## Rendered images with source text

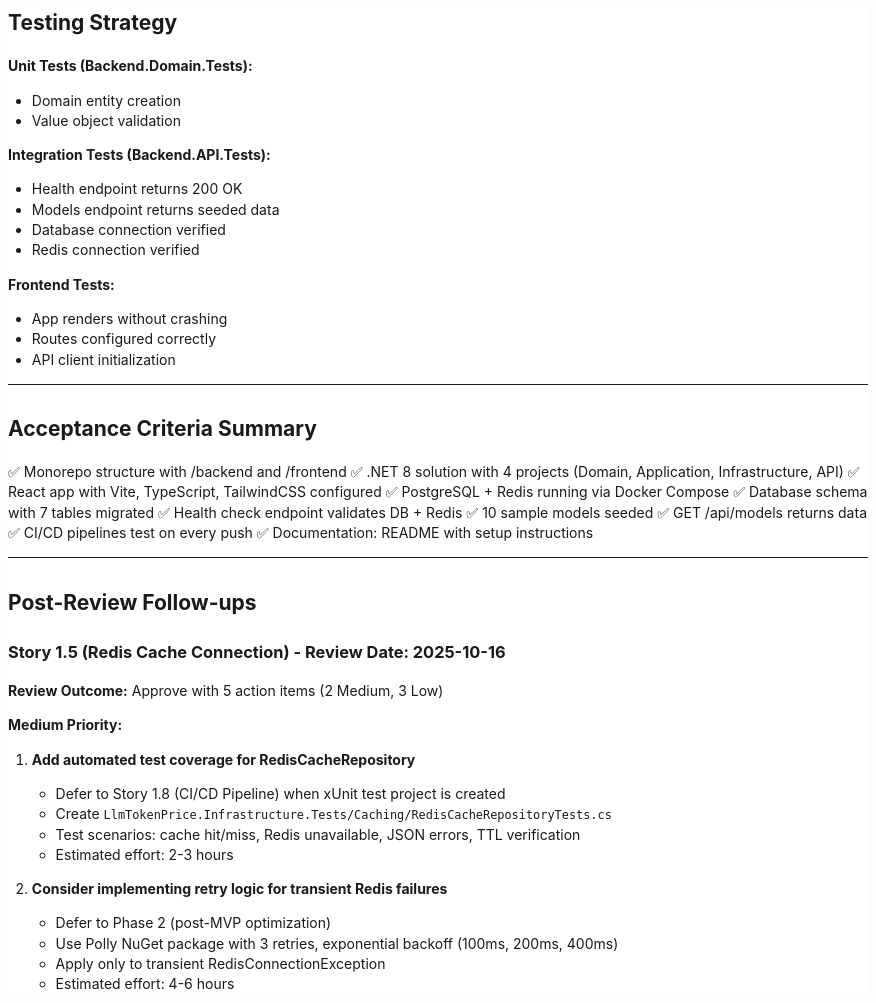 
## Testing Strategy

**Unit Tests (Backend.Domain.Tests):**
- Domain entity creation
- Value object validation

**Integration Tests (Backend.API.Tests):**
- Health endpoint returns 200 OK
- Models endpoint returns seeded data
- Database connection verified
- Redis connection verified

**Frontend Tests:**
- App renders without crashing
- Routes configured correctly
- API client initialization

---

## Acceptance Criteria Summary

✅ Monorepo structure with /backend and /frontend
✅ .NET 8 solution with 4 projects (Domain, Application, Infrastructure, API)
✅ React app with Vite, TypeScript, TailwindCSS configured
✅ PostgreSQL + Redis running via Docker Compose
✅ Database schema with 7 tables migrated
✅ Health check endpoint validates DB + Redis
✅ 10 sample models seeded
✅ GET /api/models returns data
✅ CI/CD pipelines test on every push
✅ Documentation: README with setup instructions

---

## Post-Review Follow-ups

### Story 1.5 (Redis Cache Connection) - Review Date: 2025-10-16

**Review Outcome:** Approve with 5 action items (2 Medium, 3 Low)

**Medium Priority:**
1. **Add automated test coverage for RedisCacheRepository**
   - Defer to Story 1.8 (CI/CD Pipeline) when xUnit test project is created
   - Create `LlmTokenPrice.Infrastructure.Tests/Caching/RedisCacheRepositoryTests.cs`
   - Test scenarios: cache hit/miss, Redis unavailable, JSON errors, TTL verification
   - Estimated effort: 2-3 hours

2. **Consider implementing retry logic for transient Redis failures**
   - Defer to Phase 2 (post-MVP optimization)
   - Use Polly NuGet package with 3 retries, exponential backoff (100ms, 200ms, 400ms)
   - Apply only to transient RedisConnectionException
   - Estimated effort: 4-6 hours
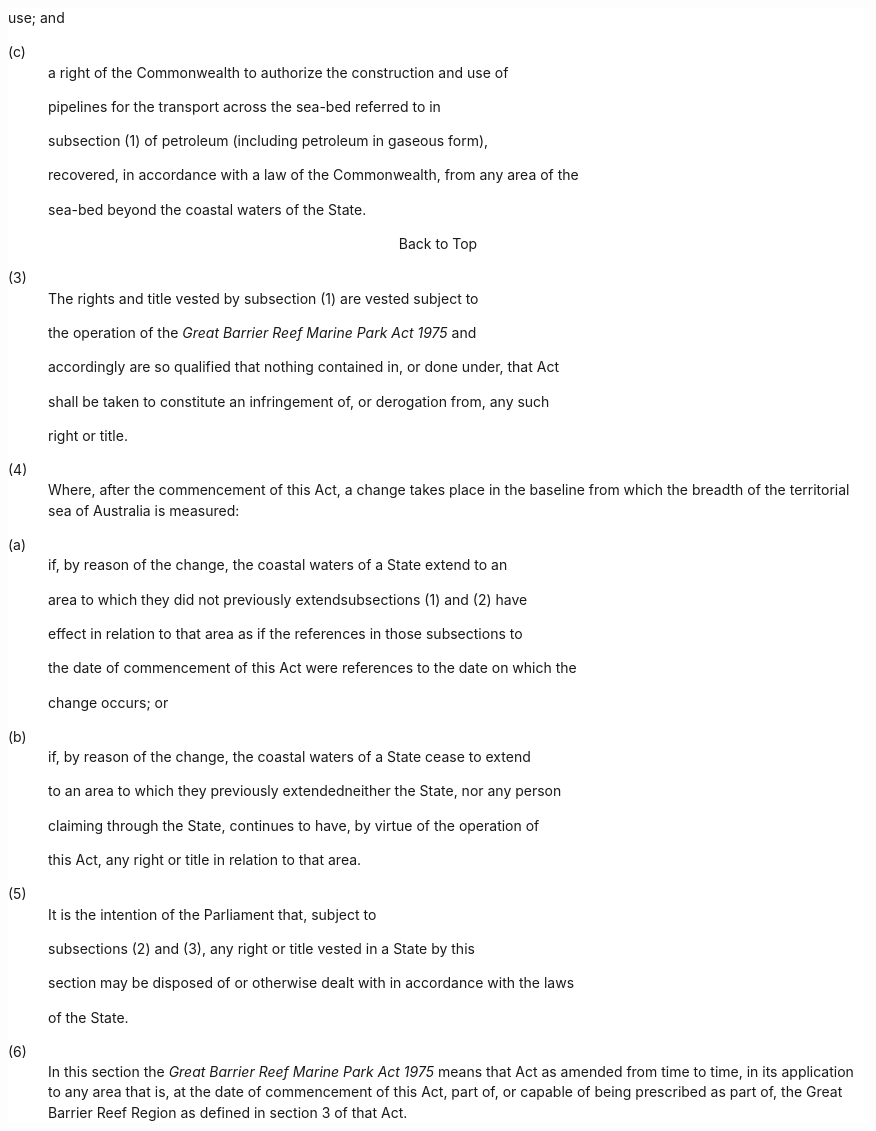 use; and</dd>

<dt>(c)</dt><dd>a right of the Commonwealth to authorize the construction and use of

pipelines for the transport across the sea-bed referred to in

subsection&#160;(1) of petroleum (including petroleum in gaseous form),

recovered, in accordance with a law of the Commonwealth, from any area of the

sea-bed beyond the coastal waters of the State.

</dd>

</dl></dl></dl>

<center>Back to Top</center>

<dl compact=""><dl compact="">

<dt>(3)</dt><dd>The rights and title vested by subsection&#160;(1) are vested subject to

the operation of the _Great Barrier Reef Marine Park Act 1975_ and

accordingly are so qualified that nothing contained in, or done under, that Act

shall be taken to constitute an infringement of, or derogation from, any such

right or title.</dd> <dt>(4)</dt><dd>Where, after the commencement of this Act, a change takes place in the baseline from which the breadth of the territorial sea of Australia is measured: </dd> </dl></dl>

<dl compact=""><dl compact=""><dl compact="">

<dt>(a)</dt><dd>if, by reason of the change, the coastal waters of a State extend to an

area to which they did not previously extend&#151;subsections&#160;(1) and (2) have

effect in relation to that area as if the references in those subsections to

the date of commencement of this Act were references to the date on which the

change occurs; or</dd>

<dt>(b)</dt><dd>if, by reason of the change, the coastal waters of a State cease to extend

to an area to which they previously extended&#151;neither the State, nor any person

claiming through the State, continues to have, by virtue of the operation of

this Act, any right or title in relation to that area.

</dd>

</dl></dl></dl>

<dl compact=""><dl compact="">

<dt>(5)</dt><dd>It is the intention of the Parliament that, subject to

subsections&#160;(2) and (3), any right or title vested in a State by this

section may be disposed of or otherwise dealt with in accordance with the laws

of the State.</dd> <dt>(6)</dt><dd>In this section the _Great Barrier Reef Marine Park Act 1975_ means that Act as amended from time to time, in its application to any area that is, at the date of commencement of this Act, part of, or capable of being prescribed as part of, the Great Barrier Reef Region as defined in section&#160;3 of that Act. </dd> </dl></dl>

## Work to complete
Report how many lines of the entries above contain the word "State", giving the number by itself.

## Result of the exercise
7